• Supplied data
════════════════════

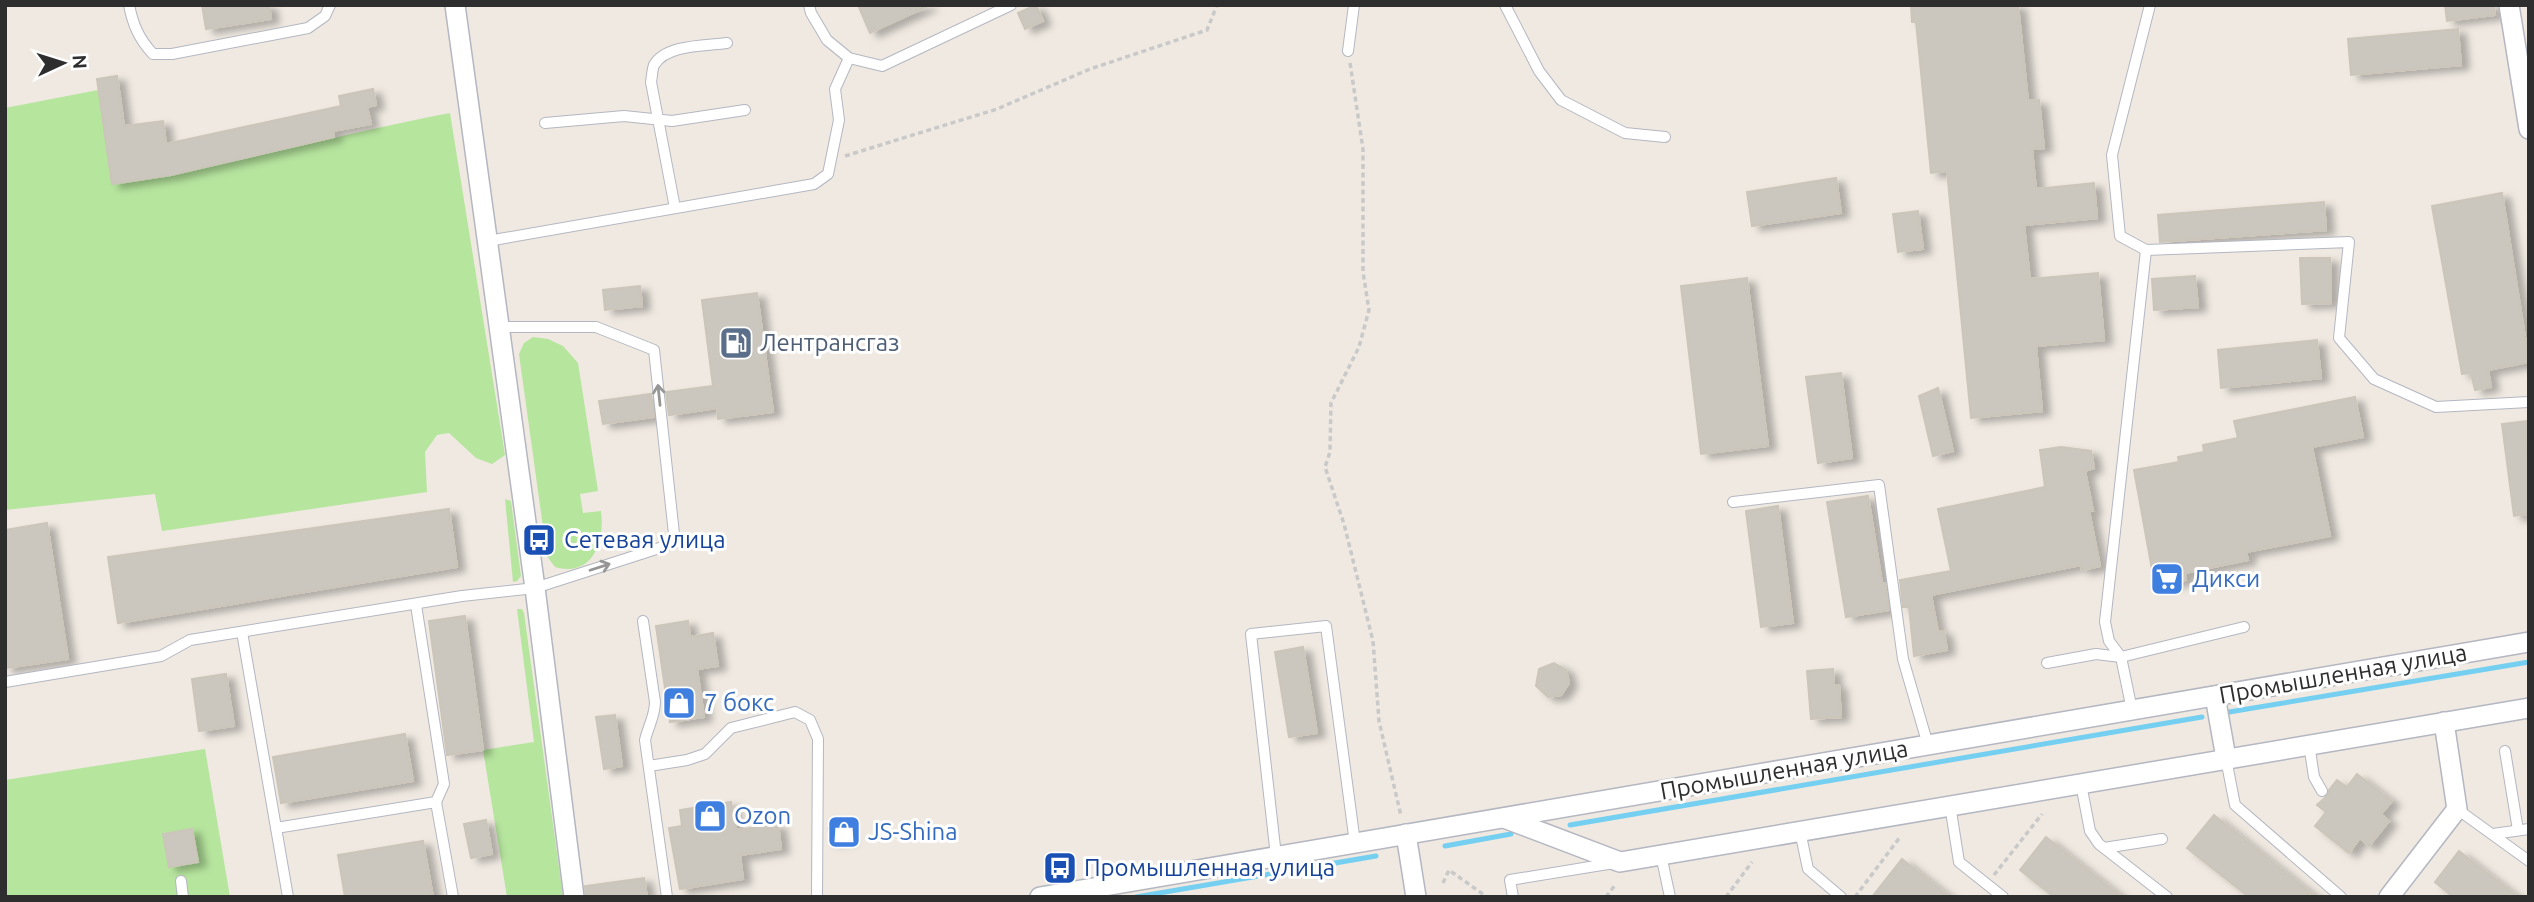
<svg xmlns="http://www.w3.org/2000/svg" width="2534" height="902" font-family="Ubuntu,sans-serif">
<defs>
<filter id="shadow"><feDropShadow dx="8" dy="4.5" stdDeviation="3.5" flood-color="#0004"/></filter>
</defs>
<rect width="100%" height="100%" fill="#efe9e1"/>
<!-- green -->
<g fill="#b6e59e">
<path d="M98,90L112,184C226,168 337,134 450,113L505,455L492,464L476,458L449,433L437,435L425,452L427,492L162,531L155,494L5,510V108Z"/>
<path d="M533,337L548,339L563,346L578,363L598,491L580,494L583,513L601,511C605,541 593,578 555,567L547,556L519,354L524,343Z"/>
<polygon points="505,499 511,501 521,576 517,581 513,582"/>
<polygon points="517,609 522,609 524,613 563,897 507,897 483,750 534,742"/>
<polygon points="205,749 230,897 5,897 5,780"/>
</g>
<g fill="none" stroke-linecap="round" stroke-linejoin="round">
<!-- stream -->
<g stroke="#75cff0" stroke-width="5">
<polyline points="2229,712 2529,662"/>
<polyline points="1570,825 2202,717"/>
<polyline points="1445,846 1511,834"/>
<polyline points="1136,897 1376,856"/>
</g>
</g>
<!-- building -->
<g fill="#cbc7bf" stroke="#cbc5ba" stroke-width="2" filter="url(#shadow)">
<polygon points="202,5 269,5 271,19 206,29"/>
<polygon points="858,5 930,5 870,33"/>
<polygon points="1036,5 1043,21 1025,29 1018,13"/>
<polygon points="1911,5 2018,5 2028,101 2039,100 2044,148 2032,149 2036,189 2094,183 2097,218 2024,225 2030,279 2098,273 2104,340 2036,346 2042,411 1971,418 1947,171 1931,173 1916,22 1912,22"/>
<polygon points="2445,5 2494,5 2495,15 2447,21"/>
<polygon points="2458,29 2461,65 2351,75 2348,39"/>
<polygon points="117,76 124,126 163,121 166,144 341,106 339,96 373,89 376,105 367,107 371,124 333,131 334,137 171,175 112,184 97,79"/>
<polygon points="1836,178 1841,213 1752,226 1747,192"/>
<polygon points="2502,193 2529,362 2488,370 2491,387 2475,390 2471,373 2462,374 2432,206"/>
<polygon points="2324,202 2326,230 2160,242 2158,215"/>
<polygon points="1918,211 1923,249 1898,252 1893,214"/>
<polygon points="2300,258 2330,258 2331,303 2302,304"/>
<polygon points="2195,276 2198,307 2154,310 2152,279"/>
<polygon points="1747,278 1768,446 1701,454 1681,286"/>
<polygon points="640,286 642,306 605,310 603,290"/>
<polygon points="757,293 773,412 718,419 717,408 669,415 666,392 713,386 702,300"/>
<polygon points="2317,340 2321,378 2221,388 2218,350"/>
<polygon points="1841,373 1852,458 1818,463 1806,377"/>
<polygon points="1938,388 1953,451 1933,456 1919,396"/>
<polygon points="651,394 654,417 603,424 599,401"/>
<polygon points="2355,397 2363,437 2312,447 2330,536 2246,552 2248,560 2185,573 2186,580 2155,586 2134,470 2179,462 2178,457 2204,452 2203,445 2238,438 2234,421"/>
<polygon points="2527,421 2529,514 2514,516 2502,424"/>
<polygon points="2061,447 2091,451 2094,468 2085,471 2093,511 2089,511 2100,566 2082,570 2081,565 1931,595 1938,632 1944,631 1947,650 1914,656 1909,607 1903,607 1900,580 1951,571 1938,509 2045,487 2040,450"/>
<polygon points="1868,496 1882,583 1885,583 1889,610 1846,617 1827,502"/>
<polygon points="1778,506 1793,623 1761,627 1746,511"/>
<polygon points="449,509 457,567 118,623 108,557"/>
<polygon points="47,523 68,659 5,668 5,530"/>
<polygon points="465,616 483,750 447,755 429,621"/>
<polygon points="688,621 690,637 713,633 718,666 697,669 704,717 670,722 656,626"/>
<polygon points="1303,647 1317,733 1289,737 1275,652"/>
<polygon points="1554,663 1566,670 1569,683 1561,695 1548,697 1536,686 1539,669"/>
<polygon points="1833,669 1834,685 1839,685 1841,717 1811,719 1807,671"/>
<polygon points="226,674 234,726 199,731 192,679"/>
<polygon points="615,715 622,766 604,769 596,717"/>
<polygon points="405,734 413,781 281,803 273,757"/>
<polygon points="2357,774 2392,801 2381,814 2389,821 2369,846 2360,838 2349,853 2315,826 2326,812 2317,805 2328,795 2329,790 2337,780 2347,787"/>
<polygon points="731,802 736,830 778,824 781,849 740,855 743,879 680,889 669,828 682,826 680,810"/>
<polygon points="2214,815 2316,897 2249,897 2187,848"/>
<polygon points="486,820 492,854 471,858 464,824"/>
<polygon points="845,825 847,839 830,841 828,828"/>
<polygon points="192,829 198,862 169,867 163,834"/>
<polygon points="2046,837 2122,897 2054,897 2020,870"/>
<polygon points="423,841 433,897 345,897 338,855"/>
<polygon points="2459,851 2518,897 2453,897 2435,882"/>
<polygon points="1902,859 1950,897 1872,897"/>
<polygon points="644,878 647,897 586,897 585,886"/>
</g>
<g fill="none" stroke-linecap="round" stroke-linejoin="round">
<defs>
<g id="service">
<path d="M129,5C133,25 139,39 153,54H172L308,28L325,16L330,5"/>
<polyline points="809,5 811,13 827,40 849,58 882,66 1011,5"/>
<polyline points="1505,5 1539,71 1561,100 1625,133 1665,137"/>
<polyline points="2150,5 2112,155 2120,236 2146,250 2349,242 2339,338 2374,379 2436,407 2529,402"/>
<polyline points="1348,51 1354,5"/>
<polyline points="545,123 624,116 672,121 745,110"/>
<path d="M675,208L651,82C652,77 652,70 654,65C666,44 706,46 727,43"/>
<polyline points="488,241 814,184 828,174 839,120 835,89 849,58"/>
<polyline points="1733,502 1879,485 1903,659 1928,745"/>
<polyline points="416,605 444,784 436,802"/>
<path d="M643,621L655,702C655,716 648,727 645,740L667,897"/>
<polyline points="242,632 288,897"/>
<polyline points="2047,663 2096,654 2121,657 2244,627"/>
<polyline points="5,682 161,656 190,640 462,596 535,588 675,543 654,350 596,327 500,327"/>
<polyline points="2132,710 2121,657 2109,641 2105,622 2146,250"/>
<polyline points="2309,744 2314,777 2322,791"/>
<polyline points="2505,751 2518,830"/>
<polyline points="2226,759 2235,805 2341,897"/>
<polyline points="649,766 687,760 705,754 731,728 795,712 810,720 818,739 817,897"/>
<polyline points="2081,784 2090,831 2099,844 2167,897"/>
<polyline points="1950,805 1959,862 2003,897"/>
<polyline points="2457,809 2529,861"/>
<polyline points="276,828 436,802 453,897"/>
<polyline points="1800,831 1808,869 1841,897"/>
<polyline points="2493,834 2529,829"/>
<polyline points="2104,848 2162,839"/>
<polyline points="1661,855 1670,897"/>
<polyline points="1276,856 1251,634 1326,626 1355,843"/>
<polyline points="181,881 183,897"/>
<polyline points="1513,897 1510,880 1614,863"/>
</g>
<g id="minor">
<polyline points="455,5 535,588 574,897"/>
<polyline points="2509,5 2529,129"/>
<polyline points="2215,696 2226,758"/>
<polyline points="1504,818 1620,862 2529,708"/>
<polyline points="1406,834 1416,897"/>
<polyline points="1040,897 2529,642"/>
<polyline points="2389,897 2457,809 2444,722"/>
</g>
</defs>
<!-- service casing -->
<use href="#service" stroke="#b4b7c1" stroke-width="12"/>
<!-- minor casing -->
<use href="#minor" stroke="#b4b7c1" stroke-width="22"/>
<!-- path -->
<g stroke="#c9c9c9" stroke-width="3.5" stroke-dasharray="5 3.5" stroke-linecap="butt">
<polyline points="1350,63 1363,149 1363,272 1369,310 1359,347 1331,403 1330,452 1325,467 1344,524 1373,641 1379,721 1401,816"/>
<polyline points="845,156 997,109 1090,69 1207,30 1217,5"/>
<polyline points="1994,875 2042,814"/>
<polyline points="1443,883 1449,870 1487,897"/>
<polyline points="1606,897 1615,885"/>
<polyline points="1726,897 1752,862"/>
<polyline points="1855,897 1900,837"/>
</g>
<!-- service -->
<use href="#service" stroke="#fff" stroke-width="10"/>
<!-- minor -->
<use href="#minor" stroke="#fff" stroke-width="19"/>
</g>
<!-- one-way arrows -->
<defs><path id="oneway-shaft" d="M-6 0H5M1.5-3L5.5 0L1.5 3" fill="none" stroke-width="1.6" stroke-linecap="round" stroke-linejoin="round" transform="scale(1.75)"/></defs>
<g stroke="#969696">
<use href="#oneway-shaft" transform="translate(659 395) rotate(-96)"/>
<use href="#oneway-shaft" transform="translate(600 567) rotate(-18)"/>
</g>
<!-- icons -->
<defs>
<symbol id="fuel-square" viewBox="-11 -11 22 22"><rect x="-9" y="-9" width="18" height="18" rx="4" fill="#5c6f8a" stroke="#fff"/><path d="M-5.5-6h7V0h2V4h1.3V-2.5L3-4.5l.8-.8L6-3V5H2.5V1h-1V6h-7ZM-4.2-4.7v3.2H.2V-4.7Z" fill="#fff"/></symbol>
<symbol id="bus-square" viewBox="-11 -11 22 22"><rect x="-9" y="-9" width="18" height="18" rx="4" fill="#1a4fb4" stroke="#fff"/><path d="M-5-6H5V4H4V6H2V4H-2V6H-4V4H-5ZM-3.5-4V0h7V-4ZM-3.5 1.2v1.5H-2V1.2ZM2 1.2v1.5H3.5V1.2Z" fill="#fff"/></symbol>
<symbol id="supermarket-square" viewBox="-11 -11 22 22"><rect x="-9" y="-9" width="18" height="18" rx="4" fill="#3f7fe0" stroke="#fff"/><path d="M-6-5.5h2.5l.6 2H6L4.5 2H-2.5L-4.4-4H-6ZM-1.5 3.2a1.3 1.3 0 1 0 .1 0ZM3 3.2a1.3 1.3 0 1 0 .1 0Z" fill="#fff"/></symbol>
<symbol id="shop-square" viewBox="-11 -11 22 22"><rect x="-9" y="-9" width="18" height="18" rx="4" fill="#3f7fe0" stroke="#fff"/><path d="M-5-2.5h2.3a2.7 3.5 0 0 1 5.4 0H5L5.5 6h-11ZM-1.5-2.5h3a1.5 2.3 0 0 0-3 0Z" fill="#fff"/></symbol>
</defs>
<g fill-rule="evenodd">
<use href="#fuel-square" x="717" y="324" width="38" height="38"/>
<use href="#bus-square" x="520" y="521" width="38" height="38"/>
<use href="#supermarket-square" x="2148" y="560" width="38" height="38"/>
<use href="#shop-square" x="660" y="684" width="38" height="38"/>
<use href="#shop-square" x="691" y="797" width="38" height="38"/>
<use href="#shop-square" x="825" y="813" width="38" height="38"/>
<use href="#bus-square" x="1041" y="849" width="38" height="38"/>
</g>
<g text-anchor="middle" stroke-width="6" stroke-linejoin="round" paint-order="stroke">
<!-- service labels -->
<g font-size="24" fill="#4e5e75" stroke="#fff" text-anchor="start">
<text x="760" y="351">Лентрансгаз</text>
</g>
<!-- transit labels -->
<g font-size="24" fill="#164399" stroke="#fff" text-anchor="start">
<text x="564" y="548">Сетевая улица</text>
<text x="1084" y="876">Промышленная улица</text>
</g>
<!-- shop labels -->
<g font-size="24" fill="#366cbe" stroke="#fff" text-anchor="start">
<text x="2192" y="587">Дикси</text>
<text x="704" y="711">7 бокс</text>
<text x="734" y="824">Ozon</text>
<text x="868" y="840">JS-Shina</text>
</g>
<!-- street labels -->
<g font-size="24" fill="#2e2e2e" stroke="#fff">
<text transform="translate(2343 674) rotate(-10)" y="8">Промышленная улица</text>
<text transform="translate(1784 770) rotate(-10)" y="8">Промышленная улица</text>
</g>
</g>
<!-- border -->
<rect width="2534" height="902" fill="none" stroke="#2e2e2e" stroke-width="14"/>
<!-- north arrow -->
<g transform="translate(63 63) rotate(86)" stroke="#ffffff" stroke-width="5" paint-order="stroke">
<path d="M0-5L12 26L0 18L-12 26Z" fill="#2e2e2e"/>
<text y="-10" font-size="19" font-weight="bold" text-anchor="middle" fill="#2e2e2e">N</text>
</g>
</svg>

════════════════════

• The problem
Pick each line holding the word "paint" out of the data and copy it.

• Exercise output
<g text-anchor="middle" stroke-width="6" stroke-linejoin="round" paint-order="stroke">
<g transform="translate(63 63) rotate(86)" stroke="#ffffff" stroke-width="5" paint-order="stroke">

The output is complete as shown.